In a blog post, Monnet wrote that it was only recently that their parent company made the tough call of pulling the plug on Voom. The app-based service is one of the first of Airbus’ forays into air mobility in urban mobility.
The aircraft manufacturer has its own helicopter division.
Not for Naught
Given the success Voom found in taking the app-based ride-hailing experience up to the skies, some might find it disappointing to hear of the company’s demise. However, the path the service carved won’t be for nothing ultimately.
Both Monnet and Airbus remain confident that they’ve proven just how viable urban air mobility is.

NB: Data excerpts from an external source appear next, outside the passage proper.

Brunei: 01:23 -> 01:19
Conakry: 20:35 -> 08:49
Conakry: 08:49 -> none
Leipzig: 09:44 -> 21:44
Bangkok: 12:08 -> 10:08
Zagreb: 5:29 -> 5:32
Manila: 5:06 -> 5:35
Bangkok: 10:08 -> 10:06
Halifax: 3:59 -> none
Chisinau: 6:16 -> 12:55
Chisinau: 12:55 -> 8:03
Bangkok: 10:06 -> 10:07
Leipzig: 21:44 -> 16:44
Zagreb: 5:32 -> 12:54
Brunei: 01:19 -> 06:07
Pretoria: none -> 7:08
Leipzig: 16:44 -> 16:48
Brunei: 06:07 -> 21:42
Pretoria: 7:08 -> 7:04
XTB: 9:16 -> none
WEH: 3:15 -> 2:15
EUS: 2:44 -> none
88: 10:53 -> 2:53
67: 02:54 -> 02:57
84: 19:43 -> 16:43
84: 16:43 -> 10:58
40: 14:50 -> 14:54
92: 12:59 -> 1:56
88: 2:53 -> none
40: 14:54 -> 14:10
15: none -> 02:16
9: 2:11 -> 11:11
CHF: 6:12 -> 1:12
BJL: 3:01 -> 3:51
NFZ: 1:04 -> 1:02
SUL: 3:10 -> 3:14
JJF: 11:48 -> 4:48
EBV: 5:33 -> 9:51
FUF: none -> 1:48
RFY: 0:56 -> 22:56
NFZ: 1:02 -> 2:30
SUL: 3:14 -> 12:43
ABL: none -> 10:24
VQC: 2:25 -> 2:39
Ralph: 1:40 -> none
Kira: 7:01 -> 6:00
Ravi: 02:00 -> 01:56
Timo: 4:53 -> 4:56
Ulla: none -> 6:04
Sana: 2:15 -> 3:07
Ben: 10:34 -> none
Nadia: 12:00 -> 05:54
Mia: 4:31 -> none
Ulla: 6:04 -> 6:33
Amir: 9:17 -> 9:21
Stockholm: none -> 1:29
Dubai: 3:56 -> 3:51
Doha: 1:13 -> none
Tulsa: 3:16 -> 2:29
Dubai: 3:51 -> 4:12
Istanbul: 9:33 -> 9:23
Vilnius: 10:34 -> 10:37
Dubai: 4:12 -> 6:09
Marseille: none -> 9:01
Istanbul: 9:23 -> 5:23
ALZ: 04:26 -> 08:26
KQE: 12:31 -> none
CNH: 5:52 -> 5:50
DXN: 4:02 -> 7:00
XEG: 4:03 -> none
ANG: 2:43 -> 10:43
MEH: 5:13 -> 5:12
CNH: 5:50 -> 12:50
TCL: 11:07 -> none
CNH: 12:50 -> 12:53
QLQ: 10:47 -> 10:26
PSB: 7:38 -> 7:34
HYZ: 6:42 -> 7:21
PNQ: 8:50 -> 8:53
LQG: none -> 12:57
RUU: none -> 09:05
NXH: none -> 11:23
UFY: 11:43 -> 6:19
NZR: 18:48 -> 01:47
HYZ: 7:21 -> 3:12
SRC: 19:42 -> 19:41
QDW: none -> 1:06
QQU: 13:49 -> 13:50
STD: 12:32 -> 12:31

One of Voom’s achievements is its expansion of services in three cities (Mexico City, São Paulo, and San Francisco. There, it acted as a middleman between passengers and helicopter operators in these areas.
This model likened them to existing ride-hailing services like Grab, Uber, and Lyft, which continue to be popular today.
It also boasted of costing only two times more than regular taxi cab rides but getting people to their destinations for just 1/10th of the time.
Founded in 2016, Voom started its operations in the Brazilian city of São Paulo a year later. It specifically started as a shoot-off of Acubed, a Silicon Valley company funded by Airbus.
Voom is reportedly built on the idea of changing the way people book their helicopter flights. It also sought to expand the use of rotorcraft in urban air travel.
From Brazil, the company eventually brought their services to other major cities in Mexico and the American west coast. Voom gained popularity among travelers who wished to skip urban traffic by utilizing already existing infrastructure.